Last month, Kite, a company that was working on an artificial intelligence-powered coding helper, unexpectedly ceased operations. Kite’s founder Adam Smith wrote in a postmortem blog post that the company had trouble making ends meet despite receiving tens of millions of dollars in venture capital funding. The company had trouble establishing a product-market fit due to engineering challenges.

Unfortunately, as Smith put it, “the technology is not there yet,” thus they were “10+ years too early to market” with their vision of AI-assisted programming. It took too long to realise that our product was not profitable.

Kite’s demise is discouraging news for the many other businesses looking to market generative AI for programming. Perhaps the most well-known instance is Copilot, a $10/month code-generation service created by GitHub and OpenAI. However, Smith emphasises that despite Copilot’s promising early results, the project still has “a long way to go” and might end up costing more than $100 million to develop a “production-quality” tool that can consistently synthesise code.
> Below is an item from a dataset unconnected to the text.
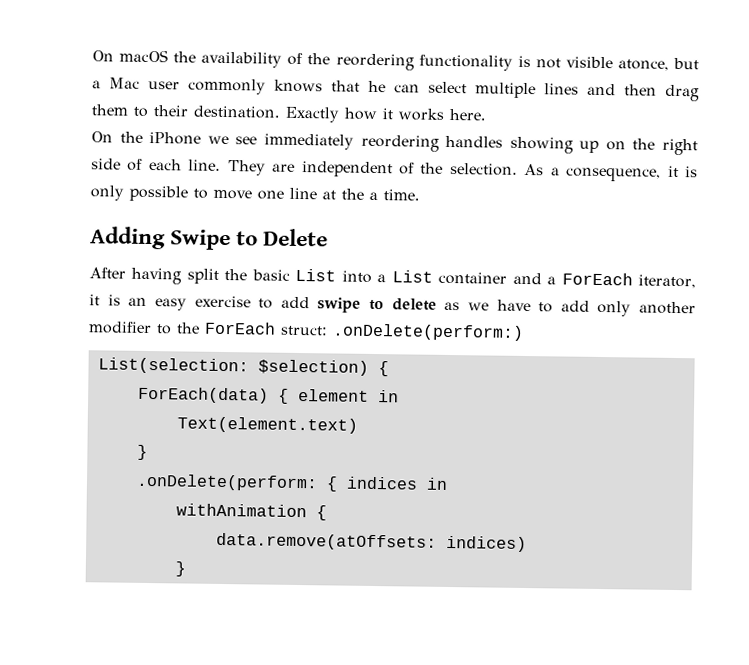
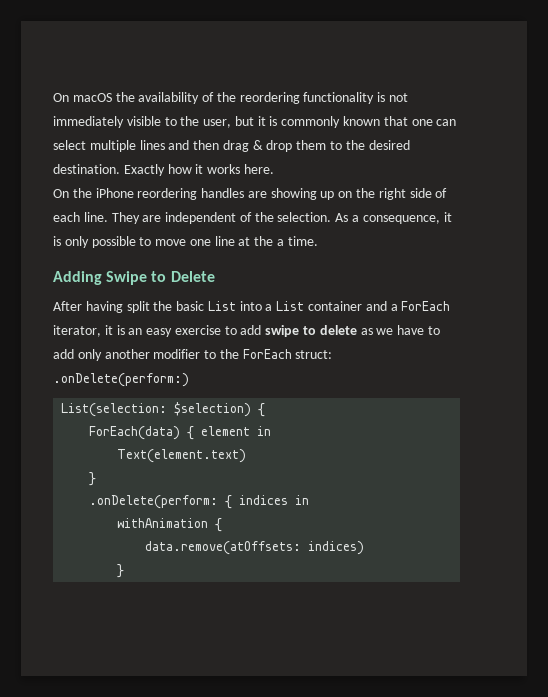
[565,56,699,71] [92,77,386,95] visible atonce, but a Mac user commonly knows that he -> [53,116,433,128] immediately visible to the user, but it is commonly known that one
[91,104,188,117] them to their -> [252,140,410,152] & drop them to the desired
[207,133,354,150] we see immediately -> (134, 193) none
(504, 141) none -> [247,191,267,198] are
TechCrunch spoke to businesses building AI systems for coding, such as Tabnine and DeepCode (bought by Snyk in2020), to get a feel of the difficulties that lie ahead for companies in the generative code market. Similar to Copilot, Tabnine’s service may anticipate and recommend the next lines of code to be written depending on the current context and syntax. In contrast, DeepCode use AI to flag coding errors in real time.

Tabnine’s chief executive officer, Dror Weiss, was candid about the obstacles he sees to widespread usage of code-synthesizing systems: the AI, the user experience, and monetization.